Selon les salariés Européen, les entreprises doivent mener davantage d’actions pour lutter contre le réchauffement climatique et la protection de l’environnement. En 2006, les entreprises allemandes ont dégagé près de 470 millions de tonnes de CO2, suivi par les entreprises britanniques, avec 245 millions de tonnes, et enfin les entreprises françaises, avec 118 millions de tonnes.
Malgré cela, les entreprises européennes n'ont toujours pas l'air de prendre au sérieux le réchauffement climatique ou la protection de l’environnement. C’est ce que révèle une étude menée pour la société WebEx, éditeur de solutions de travail collaborative « à la demande », réalisée auprès de 6000 travailleurs européens.
Les entreprises en font-elles assez ? En Grande-Bretagne, 50% des employés estiment que leur entreprise n’agit pas assez pour réduire les émissions de carbone, une conviction partagée par 33% des employés allemands. Et, en France, ils sont 46% à trouver que leur entreprise ne prend aucune mesure en faveur de l'environnement.
En dépit de cela, 90% des employés français interrogés et dont l’entreprise est impliquée dans la protection de l’environnement, déclarent ces actions importantes. 62% des salariés britanniques estiment que les initiatives environnementales dans les entreprises sont importantes, ainsi que 70% des salariés allemands, et en particulier concernant les voyages d'affaires.
Témoignant d’un certain intérêt pour le réchauffement climatique, 63% des salariés britanniques sont disposés à changer leurs habitudes de travail afin de participer à la protection de l'environnement. Un employé sur dix serait même prêt à verser de l'argent de sa poche afin d’aider son entreprise à devenir plus responsable sur le plan environnemental.
En France, 93% de salariés se disent également disposés à changer pour contribuer au respect de l'environnement. 13% renonceraient même à une petite partie de leur salaire pour aider leur entreprise à être plus écologique. En Allemagne, 67% des employés ont changé de comportement vis à vis des voyages d’affaires, ou sont sur le point de le faire, afin de réduire leur impact négatif sur l'environnement.
Les employés ont également été interrogés sur les technologies et leur utilisation en faveur de l’environnement. Au Royaume-Uni, 12% déclarent avoir essayé les web-conférences, mais seulement 6% l’utilisent régulièrement pour éviter les déplacements et voyages d'affaires. En Allemagne, 28% des salariés souhaiteraient utiliser des alternatives technologiques aux voyages d'affaires, comme la web-conférence. Enfin, 73% des travailleurs français pensent que le travail à domicile ou télétravail pourrait contribuer à réduire la pollution liés aux déplacements domicile / travail, et 53% que la web-conférence serait un atout essentiel.
« Même si le 30 octobre marque le premier anniversaire de la « Stern Review » ("l'étude Stern" menée par le Ministère de l'économie Anglais, au sujet de l'impact du réchauffement climatique sur l'économie), il semble que les entreprises ne prennent pas encore suffisamment conscience des changements climatiques.
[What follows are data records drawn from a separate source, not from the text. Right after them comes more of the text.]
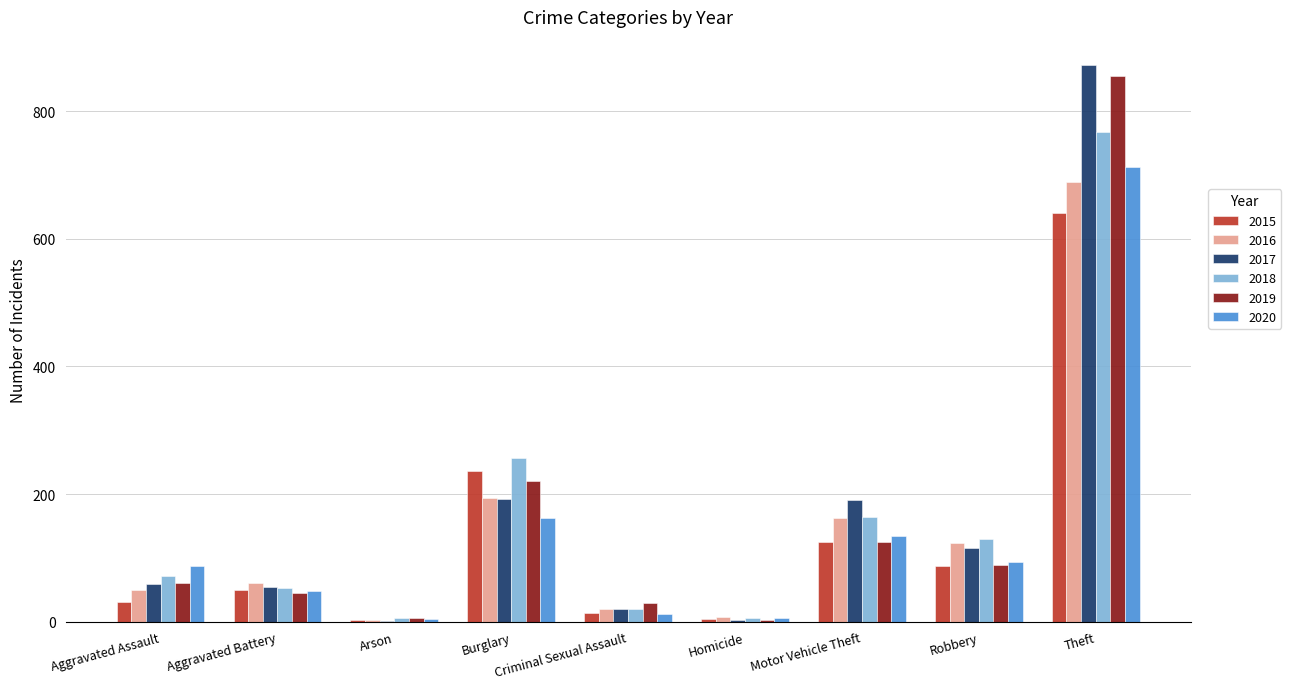

What value does the 2019 series have at Theft?

855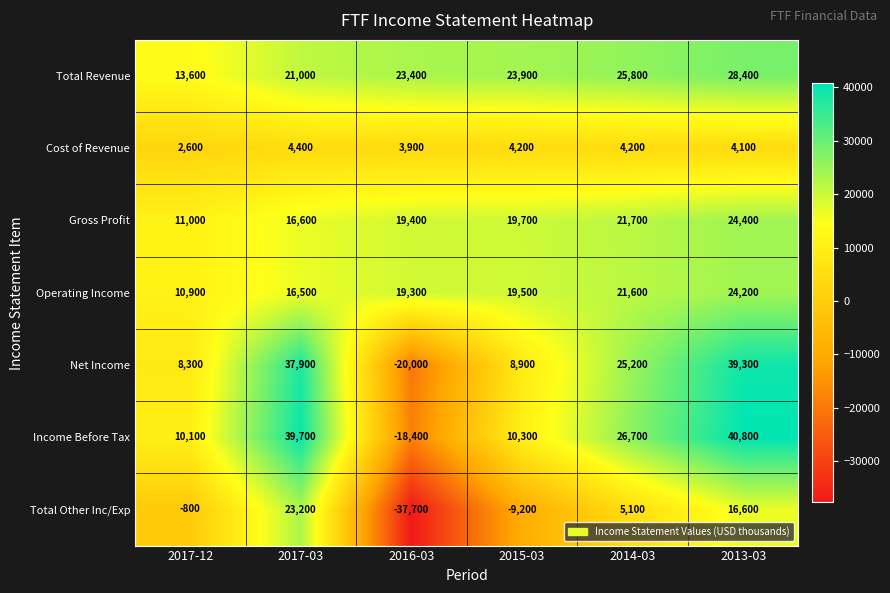

At which category does the chart reach its peak across all series?

2013-03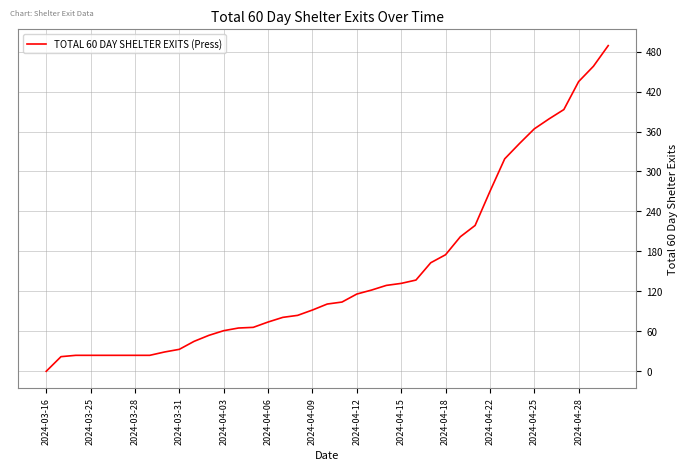

What is the maximum value shown in the chart?

489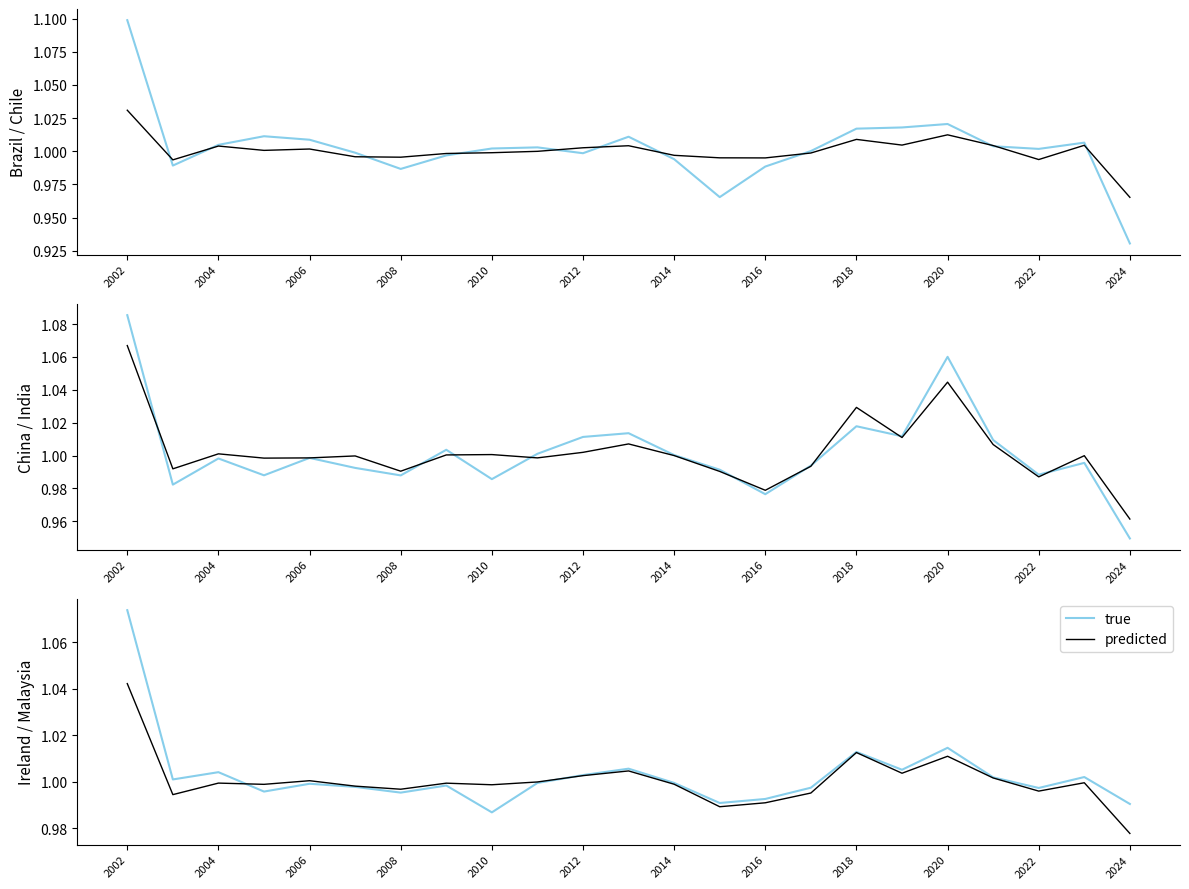

At how many categories does at least one series exceed 1?

11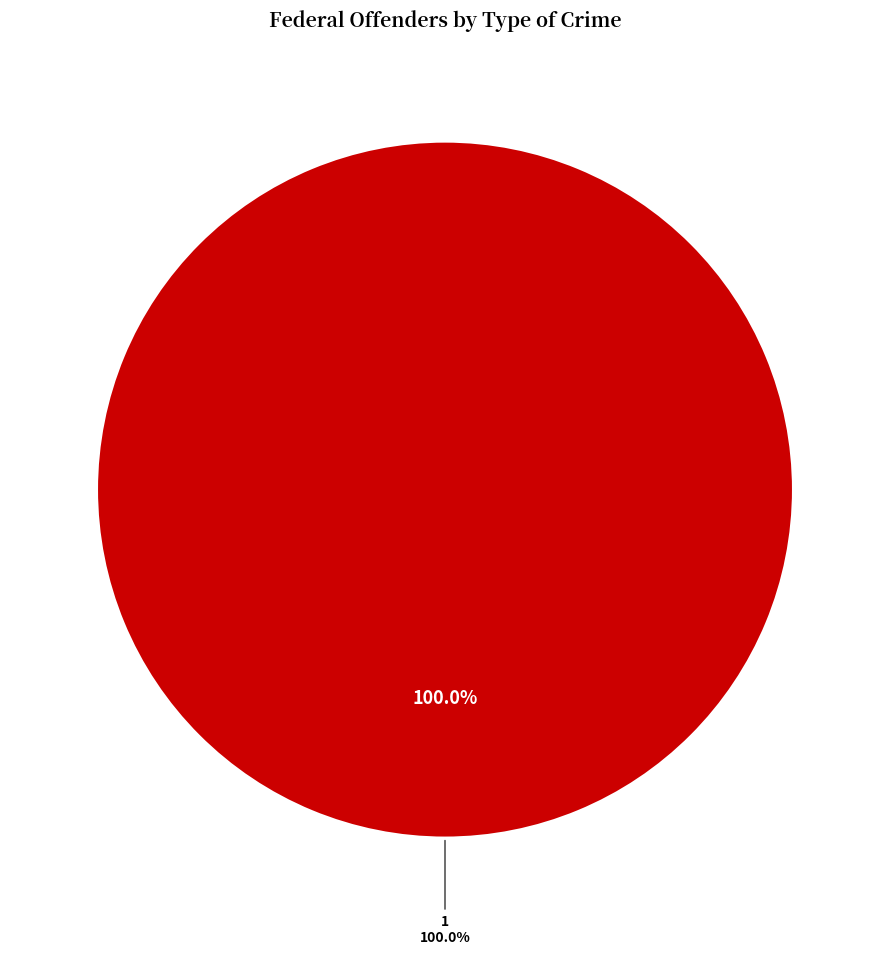

Between 0 and 1, which is larger?

1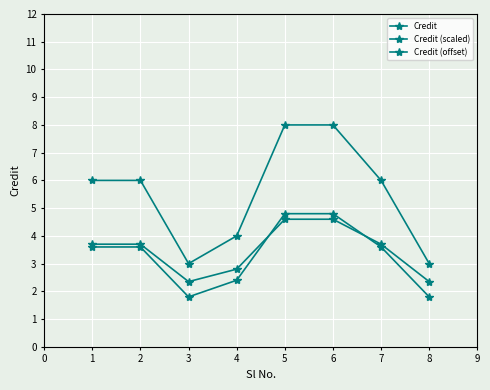

Count the number of categories in the chart.

8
Les technologies, aujourd’hui, fournissent d’énormes opportunités aux entreprises afin de contribuer au respect de l’environnement, avec un coût minimal », explique Bert van der Zwan, VP EMEA de WebEx Communication.
« En remplaçant par exemple, certains rendez-vous en « face à face » par des réunions en ligne, cela contribuerait non seulement à la protection de l'environnement, mais cela permettrait également d’augmenter la productivité et d’avoir un effet positif sur le résultat net des entreprises. La gravité des changements climatiques auxquels nous faisons face aujourd’hui n'est plus à discuter, entreprises et individus doivent maintenant agir ».
Pourcentage d’employés disposés à changer leurs habitudes de travail pour contribuer au respect de l’environnement
Les enquêtes ont été réalisées d'octobre 2006 à avril 2007. En Allemagne, TNS Infratest a interviewé 2577 employés allemands via téléphone. En Grande-Bretagne, la société YouGov a réalisé l'enquête en ligne au près de 2182 salariés. En France l’étude a été menée en ligne par OpinionWay auprès de 1105 employés d’entreprises privées.